# WHAT TO DO
Below is a listing from which only part is wanted; return exactly the lines from the one with "The breakdown of" up to and including the one with "1,367,980 | | 1,334,897 |".

DATA FOR ANALYSIS section start

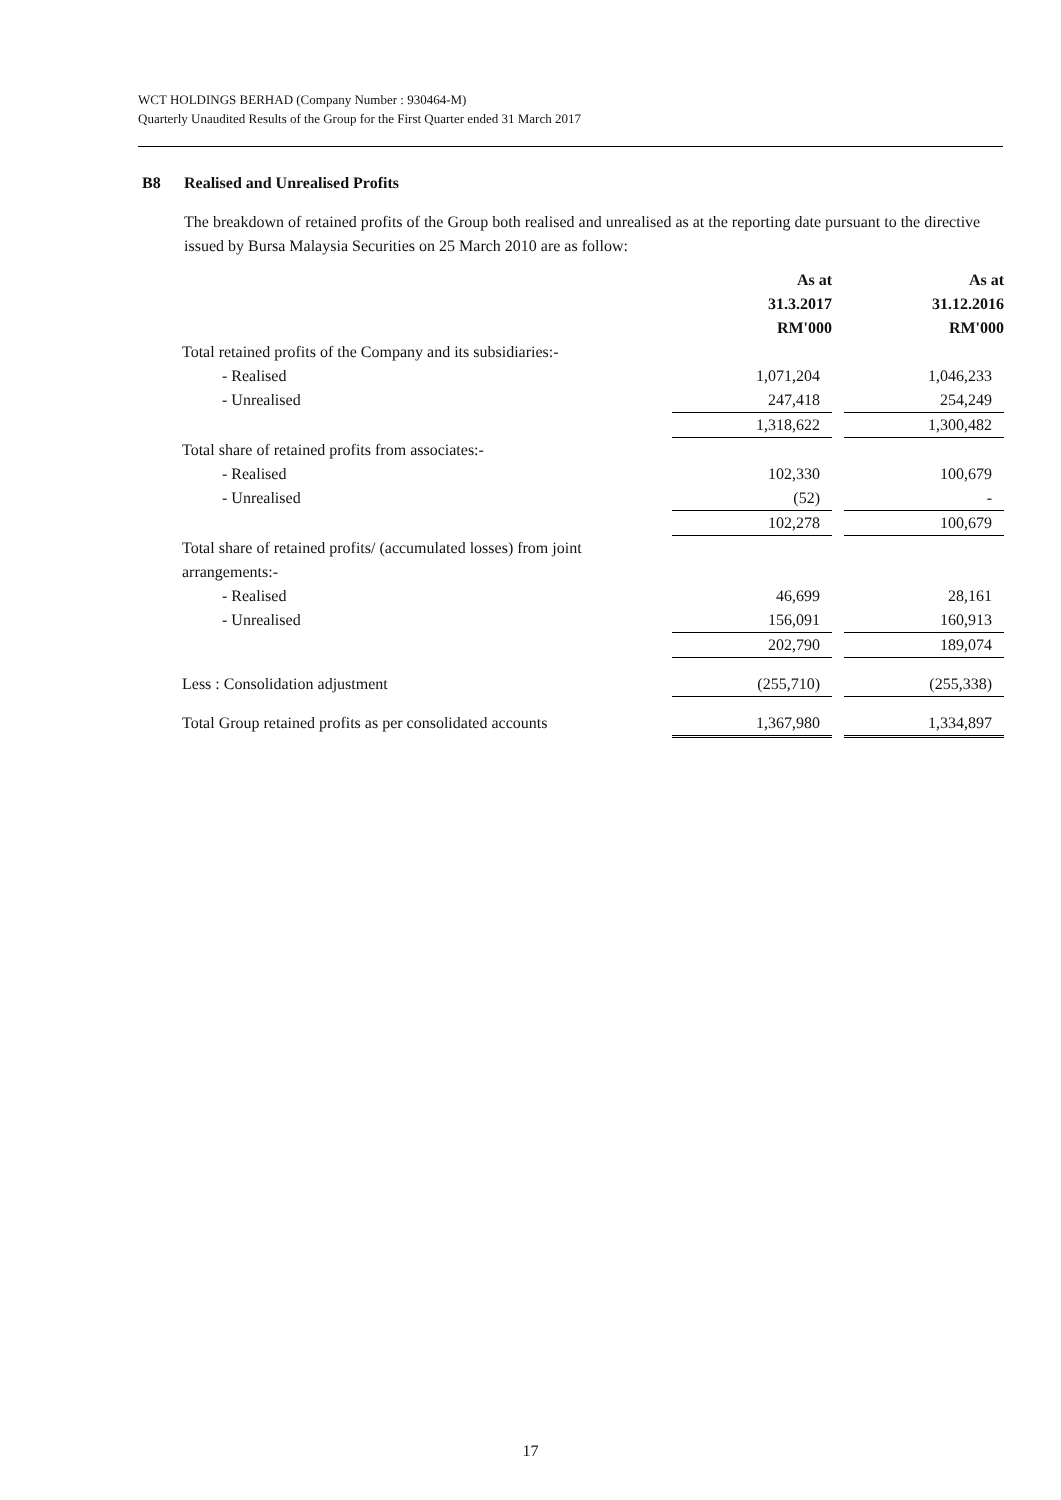WCT HOLDINGS BERHAD (Company Number : 930464-M)
Quarterly Unaudited Results of the Group for the First Quarter ended 31 March 2017
B8 Realised and Unrealised Profits
The breakdown of retained profits of the Group both realised and unrealised as at the reporting date pursuant to the directive issued by Bursa Malaysia Securities on 25 March 2010 are as follow:
| | As at 31.3.2017 RM'000 | | As at 31.12.2016 RM'000 |
| Total retained profits of the Company and its subsidiaries:- | | | |
| - Realised | 1,071,204 | | 1,046,233 |
| - Unrealised | 247,418 | | 254,249 |
| | 1,318,622 | | 1,300,482 |
| Total share of retained profits from associates:- | | | |
| - Realised | 102,330 | | 100,679 |
| - Unrealised | (52) | | - |
| | 102,278 | | 100,679 |
| Total share of retained profits/ (accumulated losses) from joint arrangements:- | | | |
| - Realised | 46,699 | | 28,161 |
| - Unrealised | 156,091 | | 160,913 |
| | 202,790 | | 189,074 |
| Less : Consolidation adjustment | (255,710) | | (255,338) |
| Total Group retained profits as per consolidated accounts | 1,367,980 | | 1,334,897 |
17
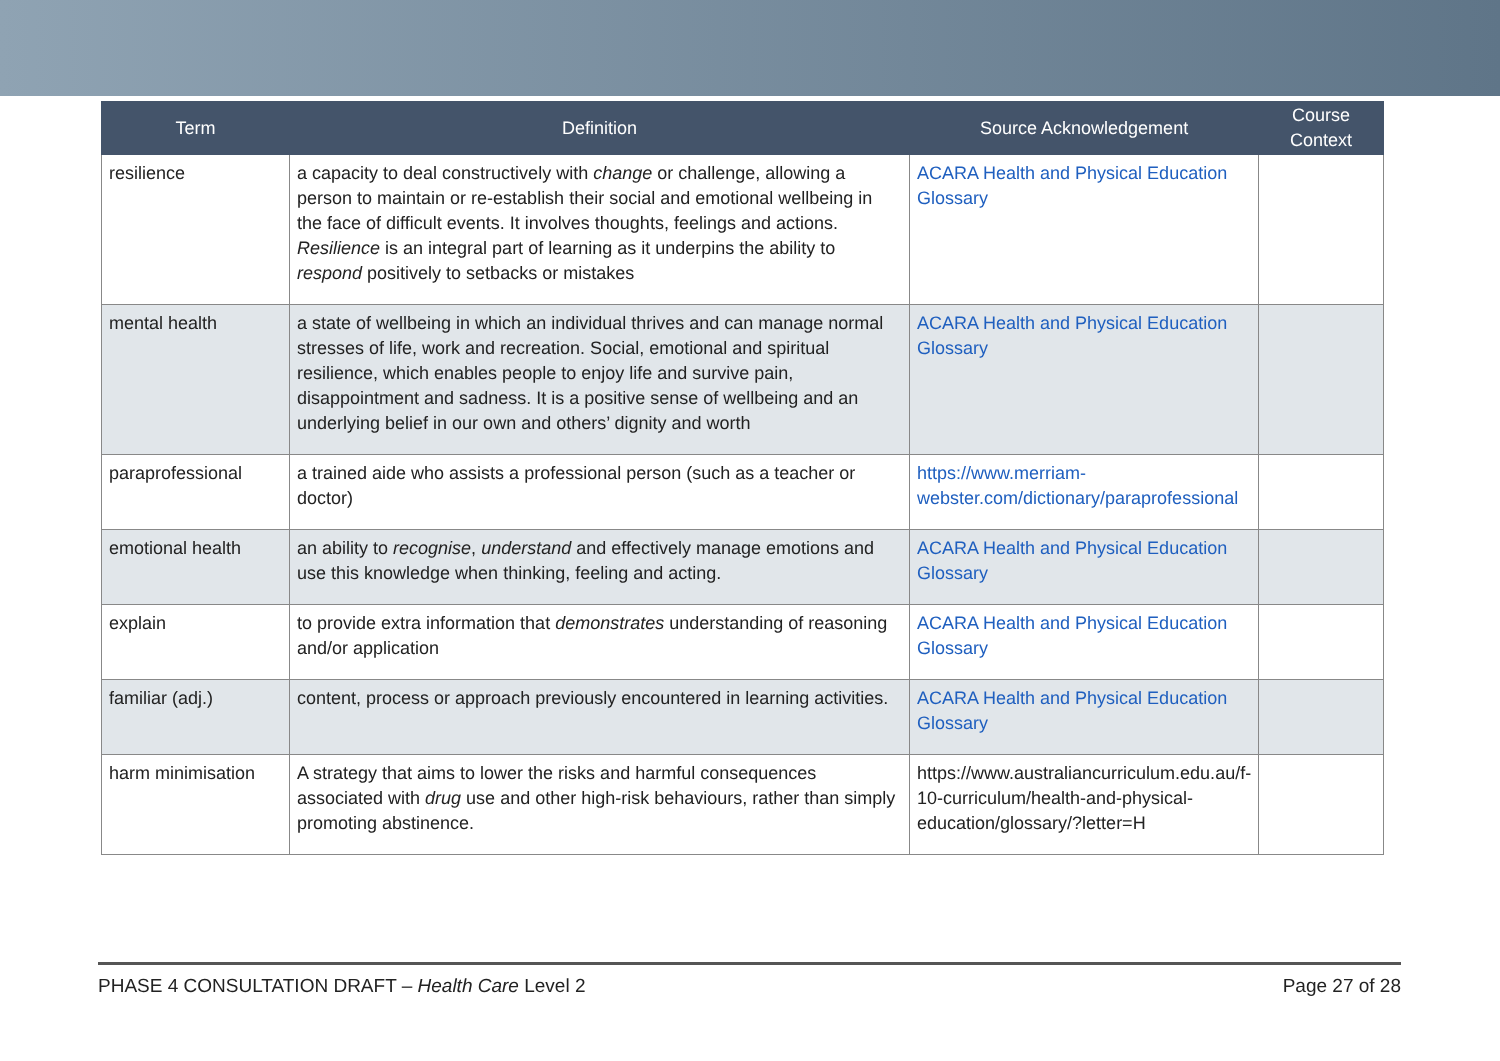| Term | Definition | Source Acknowledgement | Course Context |
| --- | --- | --- | --- |
| resilience | a capacity to deal constructively with change or challenge, allowing a person to maintain or re-establish their social and emotional wellbeing in the face of difficult events. It involves thoughts, feelings and actions. Resilience is an integral part of learning as it underpins the ability to respond positively to setbacks or mistakes | ACARA Health and Physical Education Glossary | |
| mental health | a state of wellbeing in which an individual thrives and can manage normal stresses of life, work and recreation. Social, emotional and spiritual resilience, which enables people to enjoy life and survive pain, disappointment and sadness. It is a positive sense of wellbeing and an underlying belief in our own and others’ dignity and worth | ACARA Health and Physical Education Glossary | |
| paraprofessional | a trained aide who assists a professional person (such as a teacher or doctor) | https://www.merriam-webster.com/dictionary/paraprofessional | |
| emotional health | an ability to recognise , understand and effectively manage emotions and use this knowledge when thinking, feeling and acting. | ACARA Health and Physical Education Glossary | |
| explain | to provide extra information that demonstrates understanding of reasoning and/or application | ACARA Health and Physical Education Glossary | |
| familiar (adj.) | content, process or approach previously encountered in learning activities. | ACARA Health and Physical Education Glossary | |
| harm minimisation | A strategy that aims to lower the risks and harmful consequences associated with drug use and other high-risk behaviours, rather than simply promoting abstinence. | https://www.australiancurriculum.edu.au/f-10-curriculum/health-and-physical-education/glossary/?letter=H | |
PHASE 4 CONSULTATION DRAFT – Health Care Level 2 Page 27 of 28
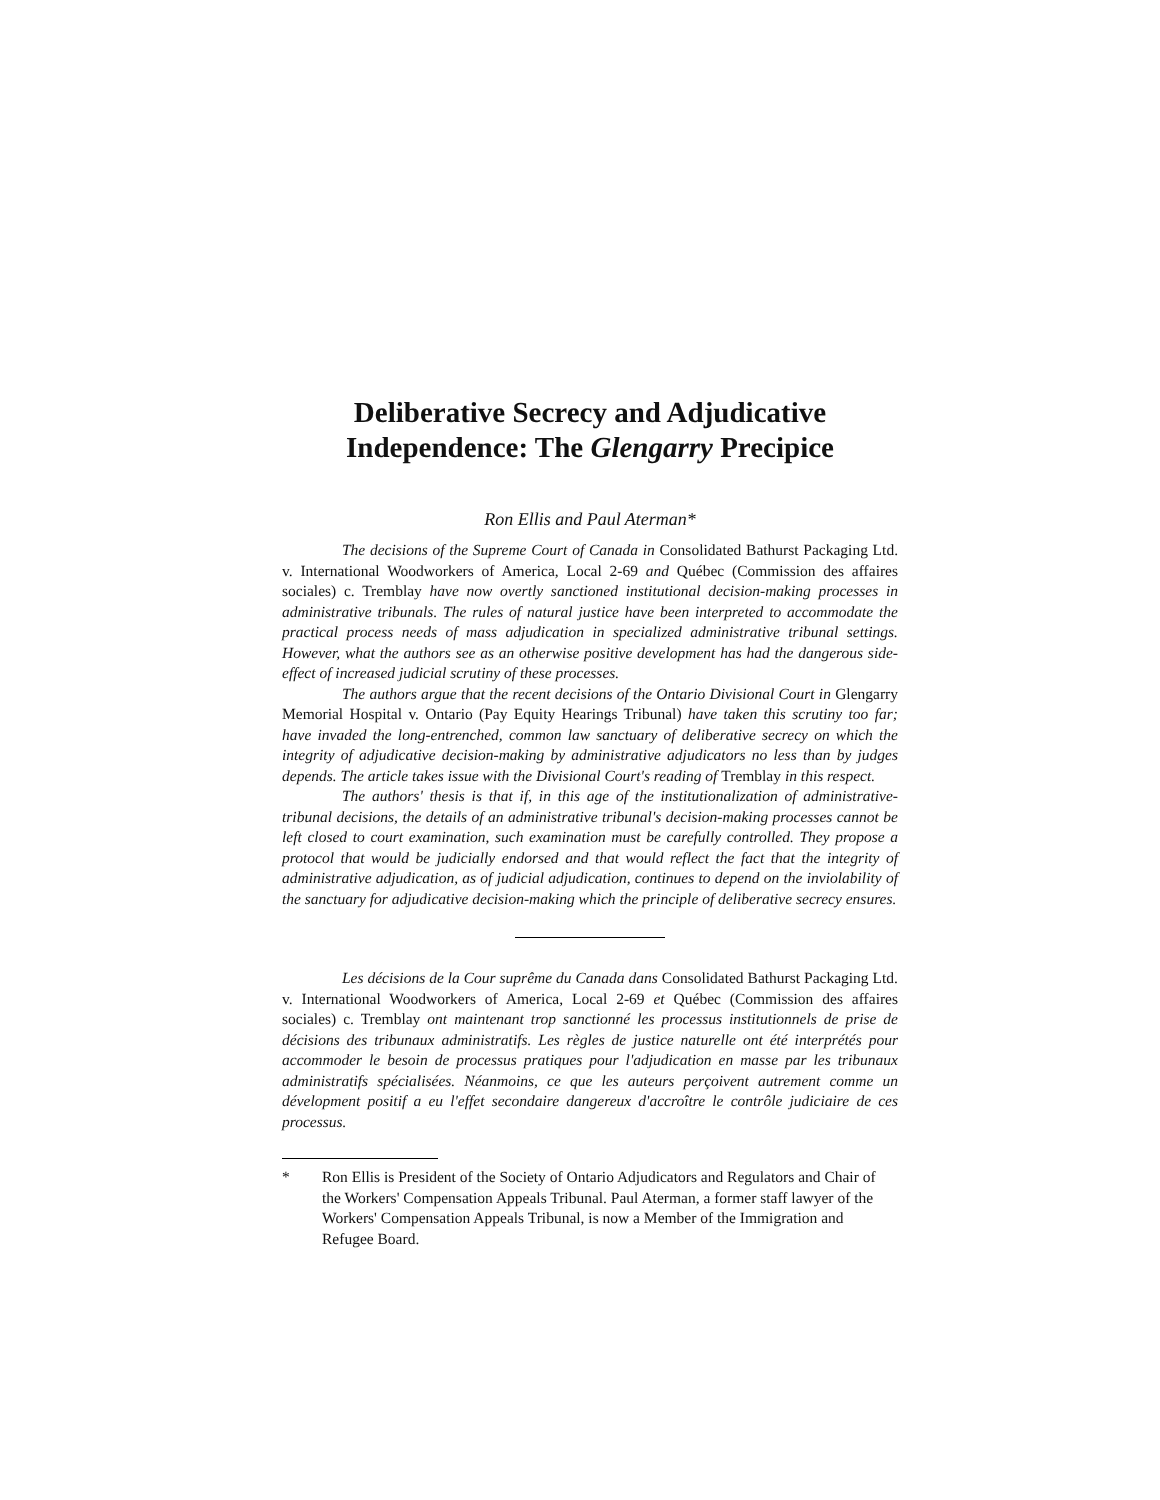Deliberative Secrecy and Adjudicative Independence: The Glengarry Precipice
Ron Ellis and Paul Aterman*
The decisions of the Supreme Court of Canada in Consolidated Bathurst Packaging Ltd. v. International Woodworkers of America, Local 2-69 and Québec (Commission des affaires sociales) c. Tremblay have now overtly sanctioned institutional decision-making processes in administrative tribunals. The rules of natural justice have been interpreted to accommodate the practical process needs of mass adjudication in specialized administrative tribunal settings. However, what the authors see as an otherwise positive development has had the dangerous side-effect of increased judicial scrutiny of these processes.
The authors argue that the recent decisions of the Ontario Divisional Court in Glengarry Memorial Hospital v. Ontario (Pay Equity Hearings Tribunal) have taken this scrutiny too far; have invaded the long-entrenched, common law sanctuary of deliberative secrecy on which the integrity of adjudicative decision-making by administrative adjudicators no less than by judges depends. The article takes issue with the Divisional Court's reading of Tremblay in this respect.
The authors' thesis is that if, in this age of the institutionalization of administrative-tribunal decisions, the details of an administrative tribunal's decision-making processes cannot be left closed to court examination, such examination must be carefully controlled. They propose a protocol that would be judicially endorsed and that would reflect the fact that the integrity of administrative adjudication, as of judicial adjudication, continues to depend on the inviolability of the sanctuary for adjudicative decision-making which the principle of deliberative secrecy ensures.
Les décisions de la Cour suprême du Canada dans Consolidated Bathurst Packaging Ltd. v. International Woodworkers of America, Local 2-69 et Québec (Commission des affaires sociales) c. Tremblay ont maintenant trop sanctionné les processus institutionnels de prise de décisions des tribunaux administratifs. Les règles de justice naturelle ont été interprétés pour accommoder le besoin de processus pratiques pour l'adjudication en masse par les tribunaux administratifs spécialisées. Néanmoins, ce que les auteurs perçoivent autrement comme un dévelopment positif a eu l'effet secondaire dangereux d'accroître le contrôle judiciaire de ces processus.
* Ron Ellis is President of the Society of Ontario Adjudicators and Regulators and Chair of the Workers' Compensation Appeals Tribunal. Paul Aterman, a former staff lawyer of the Workers' Compensation Appeals Tribunal, is now a Member of the Immigration and Refugee Board.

DATA FOR ANALYSIS section end

# COMPLETED TASK
The breakdown of retained profits of the Group both realised and unrealised as at the reporting date pursuant to the directive issued by Bursa Malaysia Securities on 25 March 2010 are as follow:
| | As at 31.3.2017 RM'000 | | As at 31.12.2016 RM'000 |
| Total retained profits of the Company and its subsidiaries:- | | | |
| - Realised | 1,071,204 | | 1,046,233 |
| - Unrealised | 247,418 | | 254,249 |
| | 1,318,622 | | 1,300,482 |
| Total share of retained profits from associates:- | | | |
| - Realised | 102,330 | | 100,679 |
| - Unrealised | (52) | | - |
| | 102,278 | | 100,679 |
| Total share of retained profits/ (accumulated losses) from joint arrangements:- | | | |
| - Realised | 46,699 | | 28,161 |
| - Unrealised | 156,091 | | 160,913 |
| | 202,790 | | 189,074 |
| Less : Consolidation adjustment | (255,710) | | (255,338) |
| Total Group retained profits as per consolidated accounts | 1,367,980 | | 1,334,897 |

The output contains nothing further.